Non Life Insurance Sector To Intensify In Hungary: Ken Research

Ken Research has announced latest publication titled, “Non-Life Insurance in Hungary, Key Trends and Opportunities to 2020” which provides a detailed outlook by product category for the Hungarian non-life insurance segment, and a comparison of the Hungarian insurance industry with its regional counterparts.
The report furnishes values for key performance indicators such as written premium, incurred loss, loss ratio, commissions and expenses, combined ratio, total assets and total investment income during the review period (2011-2015) and forecast period (2015-2020).
By analyzing distribution channels operating in the segment, it gives a comprehensive overview of the Hungarian economy and demographics, and properly explains the various types of natural hazards and their impact on the Hungarian insurance industry along with detailed information on the competitive landscape in the country.
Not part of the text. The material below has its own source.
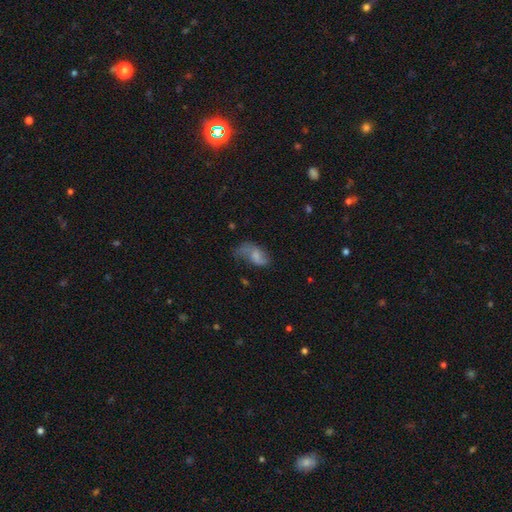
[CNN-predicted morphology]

It also includes features of insurance regulations, and recent changes in the regulatory structure as well as provides detailed analysis of natural hazards and their impact on the Hungarian insurance industry. It aids the users in making strategic business decisions using in-depth historic and forecast market data related to the Hungarian non-life insurance segment, and each category within it.
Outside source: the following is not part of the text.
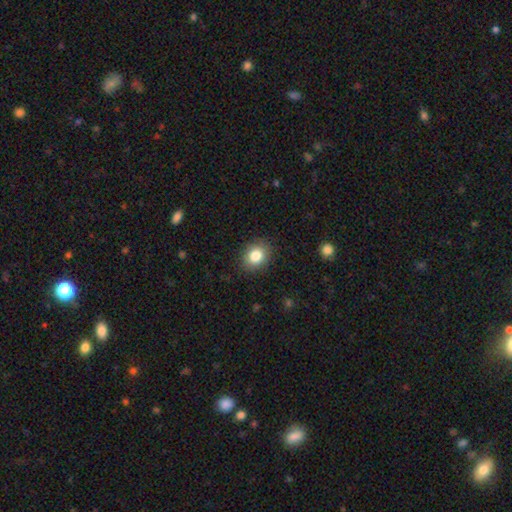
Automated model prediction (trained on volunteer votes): Smooth or featured? Predicted: smooth (p=0.84). How rounded? Predicted: in between (p=0.53). Merging? Predicted: none (p=0.87).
In spite of Europe’s economic slowdown, the Hungarian insurance sector perpetuates to strengthen as more and more of the population seeks greater protection. The Hungarian non-life insurance segment has expanded during the review period at a CAGR of 2.1%.
During the financial crisis, Hungary’s insurance sector proved itself to be crisis-resistant. The market showed an impressive annual growth over the years, and in 2015 the number of total written premiums had increased by 2.2 percent in a non-inflationary environment.
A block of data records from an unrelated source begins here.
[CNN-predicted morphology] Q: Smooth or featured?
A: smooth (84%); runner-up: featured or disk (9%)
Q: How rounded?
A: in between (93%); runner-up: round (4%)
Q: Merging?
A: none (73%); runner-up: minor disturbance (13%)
The Hungarian non-life segment accounted for 44.1% of the insurance industry's overall gross written premium and was highly concentrated, with the 10 leading companies accounting for 91.8% of its gross written premium in 2015.
The Insurance Companies and Insurance Activities Act were introduced in December 2014, and came into force on January 1, 2016.
Property insurance was the largest category, accounting for 46.9% of the segment's gross written premium and agencies were anytime considered to be superior to all other means because they involve in-depth understanding of risks and products related to their field and region.
In the future years, this sector is expected to generate more revenues since awareness is bound to rise with the time.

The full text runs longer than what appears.